Willingness to pay for ovulation induction treatment in case of WHO II anovulation: a study using the contingent valuation method
Thomas G Poder,1 Jie He,2 Catherine Simard,3 Jean-Charles Pasquier4
1UETMIS and CRCHUS, CHUS, Sherbrooke, QC, Canada; 2Department of Economics, GREDI, University of Sherbrooke, QC, Canada; 3Department of Obstetrics and Gynecology, CH of Chicoutimi, affiliated to CHUS, QC, Canada; 4Department of Obstetrics and Gynecology, CHUS, Sherbrooke, QC, Canada
Objective: To measure the willingness to pay (WTP) of women aged 18–45 years to receive drug treatment for ovulation induction (ie, the social value of normal cycles of ovulation for a woman of childbearing age) in order to feed the debate about the funding of fertility cares.
Setting: An anonymous questionnaire was used over the general population of Quebec.
Participants: A total of 136 subjects were recruited in three medical clinics, and 191 subjects through an online questionnaire.

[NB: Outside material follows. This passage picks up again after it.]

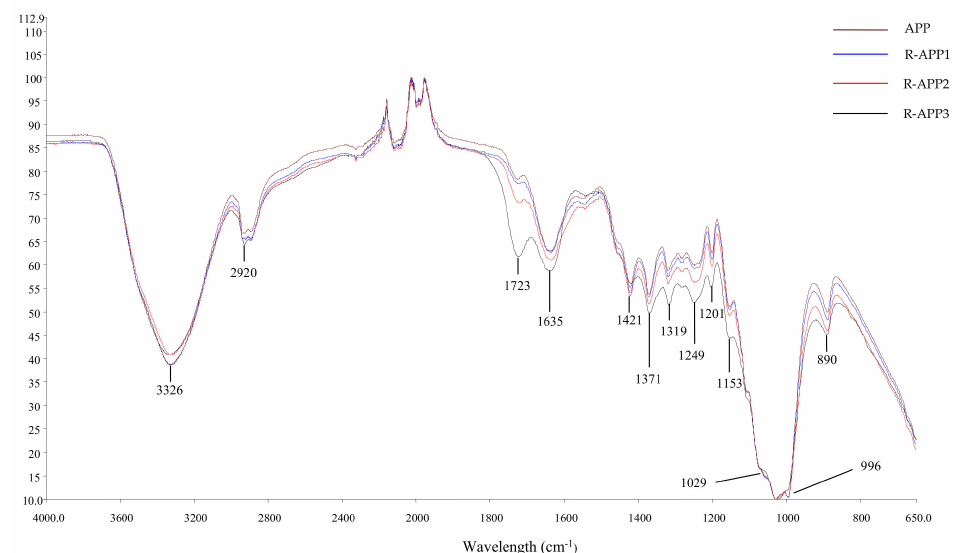
Figure 4. FTIR spectra of native and irradiated APP at doses of 10 kGy (R-APP1), 100 kGy (R-APP2), and 1000 kGy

Method: The questionnaire consisted of three parts: introduction to the problematic, socioeconomic data collection to determine factors influencing the formation of WTP, and a WTP question using the simple bid price dichotomous choice elicitation technique. The econometric estimation method is based on the “random utility theory.” Each subject responding to our questionnaire could express her uncertainty about the answer to our WTP question by choosing the answer “I do not know.”
Outcome measure: The WTP in Canadian dollars of women aged 18–45 years to receive drug treatment for ovulation induction.

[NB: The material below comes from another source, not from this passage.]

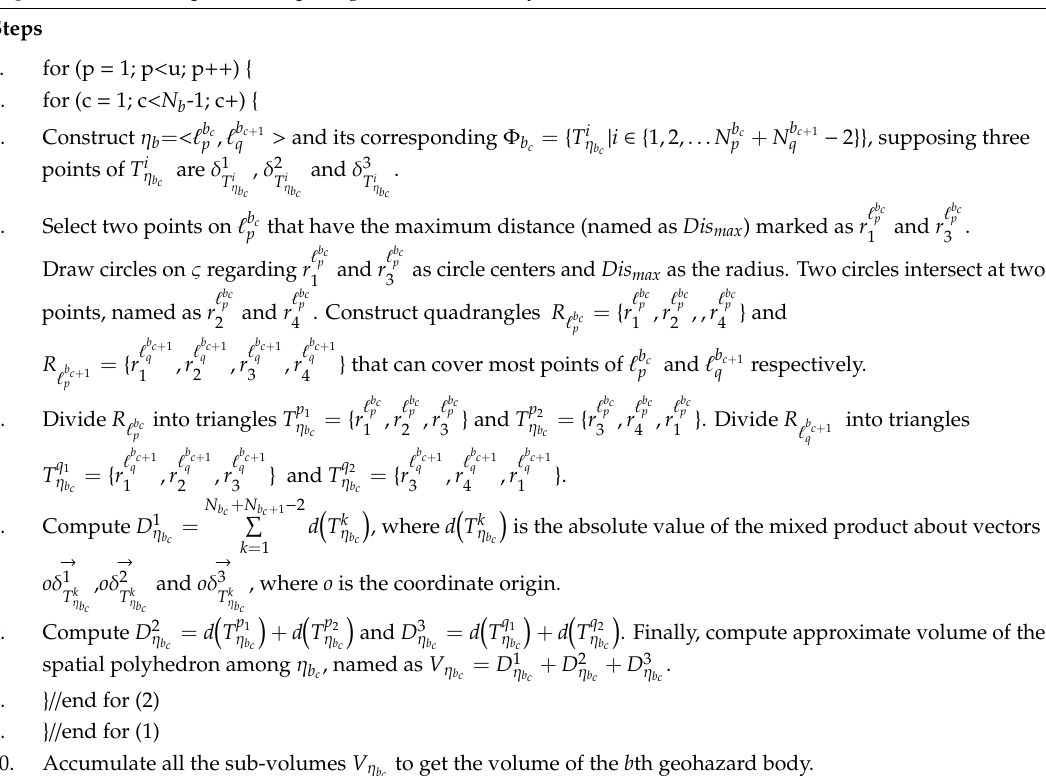
Algorithms 3 The Steps for Computing a Geohazard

Results: Results are positive and indicate an average WTP exceeding 4,800 CAD, which is much more than the drug treatment cost. There is no evidence of sample frame bias or avidity bias across the two survey modes that cannot be controlled in econometric estimates.
Conclusion: Medical treatment for ovulation induction is highly socially desirable in Quebec.